Much of conventional economic theory revolves
around the assumption that an economy comprises rational actors seeking to
maximize utility. One implication of this hypothesis is that, all else being
equal, people will tend to favour a lower-priced product over a higher-priced
alternative.
However, research by behavioural economists and
psychologists—among them Daniel Kahneman of Princeton University—has cast
significant doubt upon the thesis of Homo economicus.
Contrary to the assertion that human beings tend to make rational decisions,
scholars have consistently found that decision-making is influenced by
cognitive biases, the perception of risk and reward, social pressures,
oversimplified snap judgements or prejudices, and various other subjective
factors that have very little to do with rationality.
This partly explains why many individuals choose
higher-priced products, even when all else is apparently equal—the authentic
Prada handbag versus a more affordable alternative; the glamorous Porsche, BMW,
or Ferrari versus a high-quality, reliable vehicle for half the price; a
painting by a famous artist for no reason other than its uniqueness and the
renown of its creator.
In conclusion, trying to compete on price is not
always an advisable strategy. But when can you reasonably expect that raising
the price of an item will deliver higher revenue? When is it best to stay put
or even go lower?
Subjective
perceptions of price
I often pass by a restaurant that attracts long
line-ups on the weekends, starting just before noon and continuing well into
the evening. This establishment offers tasty Mediterranean-style comfort food,
at a price that enables it to undercut its nearest competitors. Understandably,
it is tremendously popular.
Yet even in this case, we can see
less-than-rational economic behaviour at work. On rainy and chilly days,
lengthy queues still form outside this restaurant—which suggests that in the name
of a modest saving, customers gathered outside are willing to forgo both their
physical comfort and their precious time. (Is it really worth it?) Adding to
the complexity of the dilemma is the perception of sunk cost—the queuers may think to themselves “I’ve been standing
here for half an hour already; I might as well stick it out to the end.”

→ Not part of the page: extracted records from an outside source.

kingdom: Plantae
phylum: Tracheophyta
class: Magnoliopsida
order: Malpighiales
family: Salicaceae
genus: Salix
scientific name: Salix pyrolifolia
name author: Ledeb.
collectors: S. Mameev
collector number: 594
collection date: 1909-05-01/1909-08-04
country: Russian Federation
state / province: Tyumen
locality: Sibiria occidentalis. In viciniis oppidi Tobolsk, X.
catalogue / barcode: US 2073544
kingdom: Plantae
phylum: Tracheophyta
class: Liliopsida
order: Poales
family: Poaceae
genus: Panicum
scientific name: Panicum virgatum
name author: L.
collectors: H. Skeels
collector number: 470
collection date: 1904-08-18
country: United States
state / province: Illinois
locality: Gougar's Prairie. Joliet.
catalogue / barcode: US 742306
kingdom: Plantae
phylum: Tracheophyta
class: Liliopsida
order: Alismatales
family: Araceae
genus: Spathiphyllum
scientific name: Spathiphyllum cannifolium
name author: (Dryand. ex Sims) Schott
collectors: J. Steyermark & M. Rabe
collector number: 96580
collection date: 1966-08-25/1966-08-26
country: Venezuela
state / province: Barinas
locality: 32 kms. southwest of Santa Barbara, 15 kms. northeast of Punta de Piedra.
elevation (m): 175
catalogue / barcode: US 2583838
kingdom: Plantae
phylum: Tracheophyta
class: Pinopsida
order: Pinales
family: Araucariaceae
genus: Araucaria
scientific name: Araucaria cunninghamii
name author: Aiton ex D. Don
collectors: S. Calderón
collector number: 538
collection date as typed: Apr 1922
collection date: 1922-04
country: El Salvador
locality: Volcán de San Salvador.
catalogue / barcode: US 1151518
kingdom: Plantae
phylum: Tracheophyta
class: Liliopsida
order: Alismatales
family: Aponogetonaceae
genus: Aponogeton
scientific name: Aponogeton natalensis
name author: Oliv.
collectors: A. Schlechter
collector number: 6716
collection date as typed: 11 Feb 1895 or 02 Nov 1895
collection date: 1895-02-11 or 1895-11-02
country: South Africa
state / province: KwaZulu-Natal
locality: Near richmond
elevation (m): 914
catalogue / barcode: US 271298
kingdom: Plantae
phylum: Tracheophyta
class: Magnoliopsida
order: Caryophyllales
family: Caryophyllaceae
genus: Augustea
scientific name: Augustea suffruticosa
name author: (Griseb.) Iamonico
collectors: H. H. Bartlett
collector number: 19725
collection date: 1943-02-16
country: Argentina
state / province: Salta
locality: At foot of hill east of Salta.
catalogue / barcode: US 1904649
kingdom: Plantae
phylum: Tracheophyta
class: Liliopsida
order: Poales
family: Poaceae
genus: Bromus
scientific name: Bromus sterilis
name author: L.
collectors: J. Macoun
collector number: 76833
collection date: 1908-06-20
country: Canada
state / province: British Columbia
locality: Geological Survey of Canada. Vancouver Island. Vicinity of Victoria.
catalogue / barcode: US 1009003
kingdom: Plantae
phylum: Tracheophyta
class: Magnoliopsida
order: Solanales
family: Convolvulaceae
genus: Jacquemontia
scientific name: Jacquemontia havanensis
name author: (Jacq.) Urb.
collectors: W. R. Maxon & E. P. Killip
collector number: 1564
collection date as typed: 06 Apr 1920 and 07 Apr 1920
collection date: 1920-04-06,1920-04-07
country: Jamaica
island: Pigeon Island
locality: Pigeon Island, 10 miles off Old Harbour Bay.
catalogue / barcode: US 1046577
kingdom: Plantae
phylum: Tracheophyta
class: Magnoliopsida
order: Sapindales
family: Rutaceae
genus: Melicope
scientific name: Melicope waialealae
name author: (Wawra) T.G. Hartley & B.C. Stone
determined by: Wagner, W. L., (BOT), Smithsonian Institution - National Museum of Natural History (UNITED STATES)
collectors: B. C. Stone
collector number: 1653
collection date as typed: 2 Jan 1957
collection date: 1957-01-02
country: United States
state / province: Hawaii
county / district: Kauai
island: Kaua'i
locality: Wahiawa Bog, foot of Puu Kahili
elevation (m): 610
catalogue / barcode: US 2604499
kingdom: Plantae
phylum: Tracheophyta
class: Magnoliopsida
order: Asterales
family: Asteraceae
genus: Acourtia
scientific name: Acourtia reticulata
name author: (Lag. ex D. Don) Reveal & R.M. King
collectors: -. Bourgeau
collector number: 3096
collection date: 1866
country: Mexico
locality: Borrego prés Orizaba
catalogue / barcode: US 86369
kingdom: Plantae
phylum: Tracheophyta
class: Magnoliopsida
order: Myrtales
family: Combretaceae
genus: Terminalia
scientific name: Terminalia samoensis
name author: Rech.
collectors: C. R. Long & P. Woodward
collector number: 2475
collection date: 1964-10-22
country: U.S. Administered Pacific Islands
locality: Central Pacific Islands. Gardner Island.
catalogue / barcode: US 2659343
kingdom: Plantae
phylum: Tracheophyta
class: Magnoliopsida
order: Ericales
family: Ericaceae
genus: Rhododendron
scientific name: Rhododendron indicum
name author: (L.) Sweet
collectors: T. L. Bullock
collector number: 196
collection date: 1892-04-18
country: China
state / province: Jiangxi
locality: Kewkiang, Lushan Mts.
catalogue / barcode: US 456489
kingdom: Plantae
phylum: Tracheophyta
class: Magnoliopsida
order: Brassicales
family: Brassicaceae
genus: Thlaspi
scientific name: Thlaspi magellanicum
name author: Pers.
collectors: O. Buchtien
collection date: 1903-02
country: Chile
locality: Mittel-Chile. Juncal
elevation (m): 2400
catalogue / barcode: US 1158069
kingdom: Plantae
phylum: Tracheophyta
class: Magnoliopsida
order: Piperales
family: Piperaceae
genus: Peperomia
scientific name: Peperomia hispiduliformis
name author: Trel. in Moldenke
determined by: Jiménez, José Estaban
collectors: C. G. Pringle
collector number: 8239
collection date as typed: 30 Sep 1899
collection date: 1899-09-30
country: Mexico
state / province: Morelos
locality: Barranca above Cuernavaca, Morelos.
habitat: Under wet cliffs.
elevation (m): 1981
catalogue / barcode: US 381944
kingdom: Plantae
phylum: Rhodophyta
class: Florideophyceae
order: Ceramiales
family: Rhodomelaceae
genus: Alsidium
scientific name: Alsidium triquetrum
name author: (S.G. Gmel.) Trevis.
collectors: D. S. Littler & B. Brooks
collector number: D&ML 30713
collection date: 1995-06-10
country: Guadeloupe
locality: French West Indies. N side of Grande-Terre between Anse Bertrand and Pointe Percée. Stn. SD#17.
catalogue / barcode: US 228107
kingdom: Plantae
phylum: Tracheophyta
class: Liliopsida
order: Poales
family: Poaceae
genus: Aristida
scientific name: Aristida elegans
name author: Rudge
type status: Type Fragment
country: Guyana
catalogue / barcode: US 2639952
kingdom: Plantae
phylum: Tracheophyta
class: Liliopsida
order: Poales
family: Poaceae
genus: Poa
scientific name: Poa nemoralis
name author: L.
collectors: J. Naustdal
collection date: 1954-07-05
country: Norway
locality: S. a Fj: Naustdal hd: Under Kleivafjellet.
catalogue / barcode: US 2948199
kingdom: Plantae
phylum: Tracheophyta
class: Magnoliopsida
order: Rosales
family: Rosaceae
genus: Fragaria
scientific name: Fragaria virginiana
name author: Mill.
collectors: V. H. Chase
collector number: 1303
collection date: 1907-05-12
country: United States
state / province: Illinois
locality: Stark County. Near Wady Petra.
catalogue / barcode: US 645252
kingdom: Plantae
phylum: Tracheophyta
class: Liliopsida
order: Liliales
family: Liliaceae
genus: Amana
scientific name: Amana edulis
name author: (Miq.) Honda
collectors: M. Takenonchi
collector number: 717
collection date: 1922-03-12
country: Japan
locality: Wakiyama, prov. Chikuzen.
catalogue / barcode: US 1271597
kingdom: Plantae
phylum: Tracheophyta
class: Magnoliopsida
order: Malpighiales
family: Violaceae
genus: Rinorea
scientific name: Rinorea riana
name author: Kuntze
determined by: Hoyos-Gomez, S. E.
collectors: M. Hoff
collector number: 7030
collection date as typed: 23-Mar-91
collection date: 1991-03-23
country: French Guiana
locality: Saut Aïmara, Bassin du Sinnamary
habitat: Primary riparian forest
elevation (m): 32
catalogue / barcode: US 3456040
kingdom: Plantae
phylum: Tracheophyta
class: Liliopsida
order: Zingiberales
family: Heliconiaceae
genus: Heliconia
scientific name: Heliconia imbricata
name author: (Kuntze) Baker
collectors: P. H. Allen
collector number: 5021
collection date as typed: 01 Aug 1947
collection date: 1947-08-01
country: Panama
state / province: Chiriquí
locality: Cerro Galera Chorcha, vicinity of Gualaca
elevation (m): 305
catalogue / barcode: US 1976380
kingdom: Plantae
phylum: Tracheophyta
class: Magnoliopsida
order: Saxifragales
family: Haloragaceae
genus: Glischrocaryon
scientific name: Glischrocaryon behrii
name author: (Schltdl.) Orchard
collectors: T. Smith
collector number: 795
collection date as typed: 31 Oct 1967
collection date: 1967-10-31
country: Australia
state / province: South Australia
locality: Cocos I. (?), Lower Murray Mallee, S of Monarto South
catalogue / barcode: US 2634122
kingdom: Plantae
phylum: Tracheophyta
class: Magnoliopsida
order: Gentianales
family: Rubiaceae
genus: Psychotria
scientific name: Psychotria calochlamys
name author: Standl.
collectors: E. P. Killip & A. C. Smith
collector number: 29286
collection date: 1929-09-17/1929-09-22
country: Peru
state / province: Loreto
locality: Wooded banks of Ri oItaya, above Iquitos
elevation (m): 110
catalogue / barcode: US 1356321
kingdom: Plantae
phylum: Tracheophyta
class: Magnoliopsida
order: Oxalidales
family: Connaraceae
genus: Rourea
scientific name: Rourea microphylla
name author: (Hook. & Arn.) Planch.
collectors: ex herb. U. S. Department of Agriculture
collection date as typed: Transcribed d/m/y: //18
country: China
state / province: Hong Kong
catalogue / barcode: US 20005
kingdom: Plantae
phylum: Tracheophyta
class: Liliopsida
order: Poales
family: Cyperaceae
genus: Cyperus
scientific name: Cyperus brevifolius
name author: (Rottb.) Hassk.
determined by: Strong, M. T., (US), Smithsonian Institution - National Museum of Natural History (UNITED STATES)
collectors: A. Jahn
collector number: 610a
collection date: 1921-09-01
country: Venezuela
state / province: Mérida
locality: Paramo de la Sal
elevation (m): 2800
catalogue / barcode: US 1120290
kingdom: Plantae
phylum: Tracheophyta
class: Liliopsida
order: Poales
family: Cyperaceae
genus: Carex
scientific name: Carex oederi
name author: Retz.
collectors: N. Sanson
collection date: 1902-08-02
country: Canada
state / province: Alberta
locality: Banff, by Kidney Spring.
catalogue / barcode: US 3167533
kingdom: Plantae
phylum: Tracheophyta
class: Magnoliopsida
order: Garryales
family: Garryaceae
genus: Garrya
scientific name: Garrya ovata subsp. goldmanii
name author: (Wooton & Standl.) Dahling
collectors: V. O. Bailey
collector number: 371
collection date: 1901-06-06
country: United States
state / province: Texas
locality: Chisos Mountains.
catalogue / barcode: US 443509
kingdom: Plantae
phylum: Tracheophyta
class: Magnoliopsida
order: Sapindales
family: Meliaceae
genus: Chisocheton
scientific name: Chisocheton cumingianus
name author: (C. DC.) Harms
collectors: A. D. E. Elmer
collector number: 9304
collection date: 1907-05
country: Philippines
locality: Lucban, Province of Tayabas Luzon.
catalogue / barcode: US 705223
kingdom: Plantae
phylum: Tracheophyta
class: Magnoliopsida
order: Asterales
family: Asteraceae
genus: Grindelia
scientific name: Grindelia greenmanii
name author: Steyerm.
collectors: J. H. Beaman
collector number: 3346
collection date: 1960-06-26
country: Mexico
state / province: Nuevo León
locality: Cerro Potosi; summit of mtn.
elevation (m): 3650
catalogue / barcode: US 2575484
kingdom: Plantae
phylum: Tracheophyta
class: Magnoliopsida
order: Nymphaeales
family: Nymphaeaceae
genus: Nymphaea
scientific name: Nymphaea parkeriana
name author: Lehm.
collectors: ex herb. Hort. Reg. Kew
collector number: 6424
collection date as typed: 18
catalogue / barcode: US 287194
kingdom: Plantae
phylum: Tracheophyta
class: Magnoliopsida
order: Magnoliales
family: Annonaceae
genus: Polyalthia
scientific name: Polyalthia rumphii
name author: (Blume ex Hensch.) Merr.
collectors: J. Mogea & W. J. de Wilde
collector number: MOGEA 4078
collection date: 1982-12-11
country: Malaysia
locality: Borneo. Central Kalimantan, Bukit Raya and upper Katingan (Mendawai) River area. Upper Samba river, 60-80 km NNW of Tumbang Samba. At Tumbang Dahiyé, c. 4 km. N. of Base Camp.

On the other hand, in my neighbourhood there is
a restaurant offering somewhat higher-quality Mediterranean fare for a higher
price. This business has also enjoyed commercial success and recently
expanded—but I have yet to encounter a line-up stretching out the door and
halfway around the block.
Some customers may perceive products with higher
prices to be superior, even if this is not necessarily the case. Do you want
your enterprise to be perceived as a low-cost provider, a high-quality outfit
that people will be willing to pay a little extra for, or somewhere in the
middle? What value do you offer that others don’t? Answering those questions
will help you not only formulate a pricing strategy, but more clearly define
your brand identity too.
Merits of
cost-plus and value-based pricing

Generally, cost-plus pricing is more apt for
industries in which the items on offer are generic or easily substitutable, and
there are many competitors. If your business is a convenience store, or sells
items that are readily available elsewhere, you will probably need to maintain
a cost-plus strategy and keep a watchful eye on local competitors’ prices.
Value-based pricing is better suited to
industries in which the items on offer have some subjective quality—such as
association with a particular brand or celebrity, atmosphere and ambience (as
in a restaurant), or an inimitable experience or flavour. Businesses that deal
in goods and services of this kind enjoy more pricing flexibility, and can
often get away with raising prices gradually as their profile and reputation
grow. On the negative side, this strategy can invite more competition, and
complicates the task of establishing an appropriate price in the first place.
Determining the right price for your products is a challenge that doesn’t necessarily lend itself to a straigthtforward answer. Particularly in the early stages of a business, some trial and error may be necessary. Nonetheless, a coherent pricing strategy begins with defining the type of brand identity you want your business to embody.